Zugegeben: Der Titel klingt reißerisch. Aber ein Experiment, dessen Bestandteile sich über einige Milliarden Lichtjahre erstrecken, verdient diesen Titel vermutlich schon. Zugegeben, niemand hat mit Überlichtgeschwindigkeit das Universum durchquert und irgendwo anders einen Detektor aufgebaut oder so, aber trotzdem ist das Experiment schon ziemlich abgefahren.
Geht’s auch weniger reißerisch und vielleicht mit mehr Informationen? Na klar, jetzt habt Ihr ja eh schon hier geklickt (muahahahaha $$$$), dann kann ich auch noch mal halbwegs in Ruhe erklären, worum es eigentlich geht. Hintergrund des Ganzen Experiments ist die Quantenmechanik, genauer gesagt die berühmte Verschränkung in der Quantenmechanik. Ausführlich habe ich die in dieser dreiteiligen Serie erklärt (Teil 1, Teil 2, Teil 3), deshalb gibt es heute nur eine Kurzfassung mit der Grundidee:
Ein Verschränkungsexperiment beginnt damit, dass man zwei Teilchen erzeugt (oder anderweitig verschränkt, aber heute nehmen wir Licht, also Photonen, die man erzeugen kann), und zwar so, dass ihre Eigenschaften gekoppelt sind. Gekoppelte Eigenschaften gibt es natürlich auch klassisch: Wenn ich zwei Bälle mit einer Feder verbinde, die Feder zusammendrücke und dann loslasse, fliegen die beiden Bälle genau in entgegengesetzte Richtung weg, wenn ich den einen beobachte, kann ich na klar vorhersagen, was der andere macht. Die Quantenverschränkung ist allerdings ein bisschen seltsamer als das.

Ausgangsmaterial
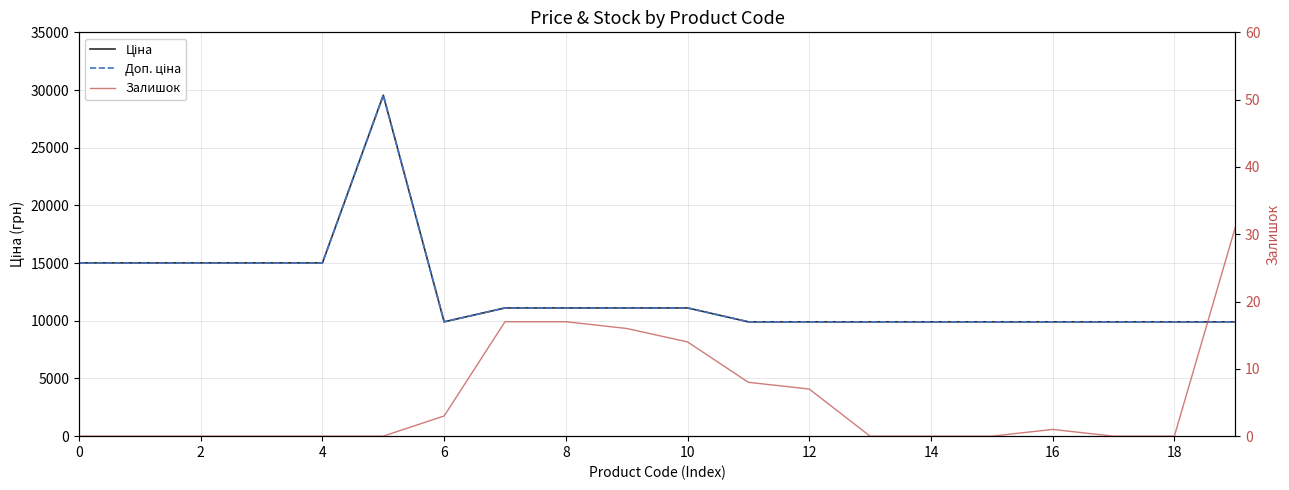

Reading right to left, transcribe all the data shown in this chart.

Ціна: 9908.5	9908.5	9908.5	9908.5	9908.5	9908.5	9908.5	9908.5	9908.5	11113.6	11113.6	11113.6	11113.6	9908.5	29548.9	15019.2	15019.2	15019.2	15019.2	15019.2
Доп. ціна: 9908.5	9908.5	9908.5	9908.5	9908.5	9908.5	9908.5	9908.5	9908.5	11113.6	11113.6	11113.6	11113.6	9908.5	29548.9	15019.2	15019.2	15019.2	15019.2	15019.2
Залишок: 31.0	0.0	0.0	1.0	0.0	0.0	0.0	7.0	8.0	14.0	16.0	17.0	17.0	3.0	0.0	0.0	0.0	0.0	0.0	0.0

Fragen zum Material
1/ Mit welchem klassischen Beispiel veranschaulicht der Text über das Verschränkungsexperiment gekoppelte Eigenschaften?
2/ Übersetzen Sie den Satz „Die Quantenverschränkung ist allerdings ein bisschen seltsamer als das.“ aus dem Text zur Bearbeitung ins Englische.
3/ Führen Sie den Text über die Quantenverschränkung im Anschluss an seinen letzten Satz weiter.
Das Material spielt hierfür keine Rolle.

Lösungen der Aufgaben
1/ Mit zwei Bällen, die durch eine Feder verbunden sind: Drückt man die Feder zusammen und lässt sie los, fliegen die Bälle genau in entgegengesetzte Richtung weg.

2/ Quantum entanglement, however, is a bit stranger than that.

3/
Unsere beiden Photonen können polarisiert sein – stellt man sich ein Photon als eine kleine elektromagnetische Welle vor (was sehr vereinfacht ist, aber für unsere Zwecke heute ausreicht), dann schwingt bei einem polarisierten Photon das elektrische Feld in einer bestimmten Richtung auf und ab. Die Richtung des elektrischen feldes ist immer senkrecht zur Ausbreitungsrichtung, fliegt unser Photon von links nach rechts, kann die Polarisation senkrecht sein (auf und ab) oder waagerecht (vorn und hinten) oder irgendwas dazwischen.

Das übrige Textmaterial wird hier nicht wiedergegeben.